The Illinois proposal is similar to laws that California and Maryland have passed in the last few years and is being met with the same pushback from some small business and construction industry groups. The Illinois Chapter of the Associated Builders and Contractors is opposed to it, and the National Federation of Independent Business called it "unfair to general contractors” and predicted that its passage will drive up the cost of construction.
"General contractors could end up paying construction workers twice," NFIB's Illinois director Mark Grant said in a statement, "once when they pay the subcontractor and again if the subcontractor keeps the money and refuses to pay them."

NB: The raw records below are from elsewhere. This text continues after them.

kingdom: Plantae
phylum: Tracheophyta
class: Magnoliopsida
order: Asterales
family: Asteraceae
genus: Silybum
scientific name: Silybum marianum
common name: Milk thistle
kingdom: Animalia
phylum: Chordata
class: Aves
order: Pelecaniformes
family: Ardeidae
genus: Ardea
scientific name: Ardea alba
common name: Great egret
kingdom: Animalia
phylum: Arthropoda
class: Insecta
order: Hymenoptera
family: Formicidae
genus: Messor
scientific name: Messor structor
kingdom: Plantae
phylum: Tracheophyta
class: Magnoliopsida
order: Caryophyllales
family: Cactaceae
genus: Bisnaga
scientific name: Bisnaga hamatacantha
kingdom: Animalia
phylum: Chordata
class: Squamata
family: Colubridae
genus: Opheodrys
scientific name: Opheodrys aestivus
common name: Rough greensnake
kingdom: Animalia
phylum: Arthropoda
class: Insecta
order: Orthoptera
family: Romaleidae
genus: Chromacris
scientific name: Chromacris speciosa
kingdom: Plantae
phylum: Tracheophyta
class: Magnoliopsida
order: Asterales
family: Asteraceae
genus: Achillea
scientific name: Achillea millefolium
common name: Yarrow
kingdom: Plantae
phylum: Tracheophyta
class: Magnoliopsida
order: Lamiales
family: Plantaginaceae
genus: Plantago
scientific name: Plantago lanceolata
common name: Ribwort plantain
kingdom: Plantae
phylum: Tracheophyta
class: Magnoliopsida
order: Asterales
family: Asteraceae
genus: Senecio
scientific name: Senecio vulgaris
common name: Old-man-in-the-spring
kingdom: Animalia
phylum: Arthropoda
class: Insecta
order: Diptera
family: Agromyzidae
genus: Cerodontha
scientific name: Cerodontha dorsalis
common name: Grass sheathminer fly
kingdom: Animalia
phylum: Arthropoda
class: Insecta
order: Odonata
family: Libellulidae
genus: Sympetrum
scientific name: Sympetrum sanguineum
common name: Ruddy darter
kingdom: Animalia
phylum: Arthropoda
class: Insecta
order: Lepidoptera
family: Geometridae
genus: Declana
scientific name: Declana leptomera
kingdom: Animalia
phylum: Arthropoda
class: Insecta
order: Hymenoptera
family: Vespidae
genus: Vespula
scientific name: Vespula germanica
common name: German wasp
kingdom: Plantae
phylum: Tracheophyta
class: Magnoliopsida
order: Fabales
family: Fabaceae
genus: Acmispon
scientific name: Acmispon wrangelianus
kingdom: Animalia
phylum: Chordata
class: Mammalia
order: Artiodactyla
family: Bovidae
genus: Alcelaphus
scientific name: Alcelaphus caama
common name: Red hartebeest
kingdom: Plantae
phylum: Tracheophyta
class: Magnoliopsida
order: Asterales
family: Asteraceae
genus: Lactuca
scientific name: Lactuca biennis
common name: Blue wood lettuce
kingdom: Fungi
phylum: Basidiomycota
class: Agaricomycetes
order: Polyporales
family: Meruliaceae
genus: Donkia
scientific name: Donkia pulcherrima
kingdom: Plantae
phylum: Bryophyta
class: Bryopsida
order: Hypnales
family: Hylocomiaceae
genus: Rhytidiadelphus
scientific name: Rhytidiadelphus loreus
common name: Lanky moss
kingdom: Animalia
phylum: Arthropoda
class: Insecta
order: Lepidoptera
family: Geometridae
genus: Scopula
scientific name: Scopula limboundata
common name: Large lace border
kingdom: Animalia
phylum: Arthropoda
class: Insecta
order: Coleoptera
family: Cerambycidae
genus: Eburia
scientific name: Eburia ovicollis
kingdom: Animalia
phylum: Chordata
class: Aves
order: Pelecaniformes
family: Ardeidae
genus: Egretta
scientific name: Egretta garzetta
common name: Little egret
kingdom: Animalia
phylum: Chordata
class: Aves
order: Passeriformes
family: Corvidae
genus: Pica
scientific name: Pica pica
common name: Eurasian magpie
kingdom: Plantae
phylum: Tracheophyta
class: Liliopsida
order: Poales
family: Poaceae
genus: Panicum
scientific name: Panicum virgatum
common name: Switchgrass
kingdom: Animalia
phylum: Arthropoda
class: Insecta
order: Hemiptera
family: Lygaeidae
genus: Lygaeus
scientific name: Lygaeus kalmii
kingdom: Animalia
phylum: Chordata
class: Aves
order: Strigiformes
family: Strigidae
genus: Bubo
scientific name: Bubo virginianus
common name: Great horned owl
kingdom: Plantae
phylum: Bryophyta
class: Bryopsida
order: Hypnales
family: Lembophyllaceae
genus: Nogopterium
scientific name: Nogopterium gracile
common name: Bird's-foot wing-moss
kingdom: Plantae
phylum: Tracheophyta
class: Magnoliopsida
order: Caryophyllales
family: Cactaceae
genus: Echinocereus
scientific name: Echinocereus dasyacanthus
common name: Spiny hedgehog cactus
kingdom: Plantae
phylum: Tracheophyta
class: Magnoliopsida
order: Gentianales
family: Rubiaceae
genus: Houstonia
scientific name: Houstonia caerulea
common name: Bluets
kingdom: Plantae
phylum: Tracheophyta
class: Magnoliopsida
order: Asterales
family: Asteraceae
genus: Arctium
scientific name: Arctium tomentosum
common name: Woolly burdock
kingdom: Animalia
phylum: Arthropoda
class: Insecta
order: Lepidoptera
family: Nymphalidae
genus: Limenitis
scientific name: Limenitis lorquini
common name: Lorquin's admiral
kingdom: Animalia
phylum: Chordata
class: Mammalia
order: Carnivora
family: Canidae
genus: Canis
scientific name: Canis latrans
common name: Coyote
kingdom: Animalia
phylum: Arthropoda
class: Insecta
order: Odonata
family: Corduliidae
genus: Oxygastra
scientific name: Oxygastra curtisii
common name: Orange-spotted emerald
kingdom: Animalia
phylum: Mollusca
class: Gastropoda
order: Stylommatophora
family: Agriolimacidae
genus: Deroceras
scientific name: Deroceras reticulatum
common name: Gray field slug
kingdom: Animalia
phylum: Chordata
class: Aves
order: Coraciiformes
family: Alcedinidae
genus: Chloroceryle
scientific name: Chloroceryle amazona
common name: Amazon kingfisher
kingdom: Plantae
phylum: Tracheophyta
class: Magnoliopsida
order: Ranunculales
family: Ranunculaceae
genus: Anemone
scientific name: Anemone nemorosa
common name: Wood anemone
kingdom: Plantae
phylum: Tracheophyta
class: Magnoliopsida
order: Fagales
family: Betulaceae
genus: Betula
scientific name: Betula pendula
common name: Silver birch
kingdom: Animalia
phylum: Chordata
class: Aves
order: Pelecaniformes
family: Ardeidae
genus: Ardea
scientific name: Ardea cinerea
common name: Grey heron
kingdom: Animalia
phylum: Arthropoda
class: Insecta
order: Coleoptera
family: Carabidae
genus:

Such legislation can give state officials extra teeth in pursuing payment for those workers left in the lurch by unscrupulous contractors. In California, where GC's liability for subs' unpaid wages was enacted for contracts signed on or after Jan. 1, 2018, officials have been aggressive in addressing wage theft violations.
An investigation into specialty contractor RDV Construction revealed that the company had withheld almost $5 million of wages from its employees during a three-year period. After the state added $1.7 million in liquidated damages and $5.4 million in penalties, the amount RDV owed employees and the state reached $12 million.
But there are other potential consequences to the provisions of the California, Maryland and proposed Illinois law besides potentially paying workers twice.
When surety companies issue payment and performance bonds for a project, they're guaranteeing the payment of labor, materials and equipment in case the general contractor cannot meet its obligations. Because surety companies could be on the line for extra wages in these state, they may identify more risk when underwriting bonds and contractors could end up paying extra.